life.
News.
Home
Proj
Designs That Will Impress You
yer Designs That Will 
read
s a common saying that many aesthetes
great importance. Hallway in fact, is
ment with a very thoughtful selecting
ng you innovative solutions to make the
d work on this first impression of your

Exercise: Output every line of text from all the items above as a Markdown table with two columns, Line and Text. Number the rows in order in the Line column and leave out blank lines.

Solution to the problem:
| Line | Text |
|---|---|
| 1 | life. |
| 2 | News. |
| 3 | Home |
| 4 | Proj |
| 5 | Designs That Will Impress You |
| 6 | yer Designs That Will  |
| 7 | read |
| 8 | s a common saying that many aesthetes |
| 9 | great importance. Hallway in fact, is |
| 10 | ment with a very thoughtful selecting |
| 11 | ng you innovative solutions to make the |
| 12 | d work on this first impression of your |